Visited here way back with a non forum member was interesting to see inside this place as it was my first time in there. 

Enjoy


----------



## UrbanX (Dec 2, 2013)

Wicked! Didn't even know this was like this! Cracking stuff!


----------



## mockingbird (Dec 2, 2013)

The chairs looked like they was fighting for position, nice!


----------



## cunningplan (Dec 2, 2013)

not long after


----------



## pob (Dec 2, 2013)

did you find the box of knock of dvds?


----------



## cunningplan (Dec 3, 2013)

pob said:


> did you find the box of knock of dvds?



No, that is as far as I went, they were starting to build the new houses. The place looks so different now.


----------



## smiler (Dec 3, 2013)

Lucky you visited when you did pob or we would'nt have seen the pics, my Thanks to you both.


----------



## TeeJF (Dec 3, 2013)

I've worked there - and it was a sh*t hole before they abandoned it!!!


----------



## PCWOX (Dec 3, 2013)

AT least it wasn't a bland identikit stadium like the new ground TeeJF
I love old stadiums like this


----------



## TeeJF (Dec 6, 2013)

PCWOX said:


> AT least it wasn't a bland identikit stadium like the new ground TeeJF
> I love old stadiums like this



Yes, you know, you're not wrong there.
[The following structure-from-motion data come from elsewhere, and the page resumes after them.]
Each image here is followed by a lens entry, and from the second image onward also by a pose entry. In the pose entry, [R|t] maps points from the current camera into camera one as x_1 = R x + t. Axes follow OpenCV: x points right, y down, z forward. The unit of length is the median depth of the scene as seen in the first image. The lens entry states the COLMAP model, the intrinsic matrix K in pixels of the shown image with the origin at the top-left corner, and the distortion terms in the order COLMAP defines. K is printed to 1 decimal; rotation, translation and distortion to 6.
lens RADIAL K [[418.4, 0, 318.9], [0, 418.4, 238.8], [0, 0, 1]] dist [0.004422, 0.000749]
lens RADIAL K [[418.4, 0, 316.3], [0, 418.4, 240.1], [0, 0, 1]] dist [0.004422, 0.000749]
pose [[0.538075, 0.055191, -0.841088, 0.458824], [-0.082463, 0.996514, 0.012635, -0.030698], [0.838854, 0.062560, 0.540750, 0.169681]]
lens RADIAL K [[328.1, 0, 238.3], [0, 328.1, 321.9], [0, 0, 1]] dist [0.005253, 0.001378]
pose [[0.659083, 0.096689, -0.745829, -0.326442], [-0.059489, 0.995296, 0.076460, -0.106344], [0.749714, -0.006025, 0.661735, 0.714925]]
But Cardiff's ground was particularly noxious as I recall, especially the loos! last time I worked there they played some team from Yorkshire (might have been Barnsley) and it all got a bit tasty after the game - the local fans chased a Yorkshire dude up one of the lighting pylons!


----------



## peanuts (Dec 7, 2013)

TeeJF said:


> Yes, you know, you're not wrong there. But Cardiff's ground was particularly noxious as I recall, especially the loos! last time I worked there they played some team from Yorkshire (might have been Barnsley) and it all got a bit tasty after the game - the local fans chased a Yorkshire dude up one of the lighting pylons!


well they are know as six fingered monkeys from that part of yorkshire


----------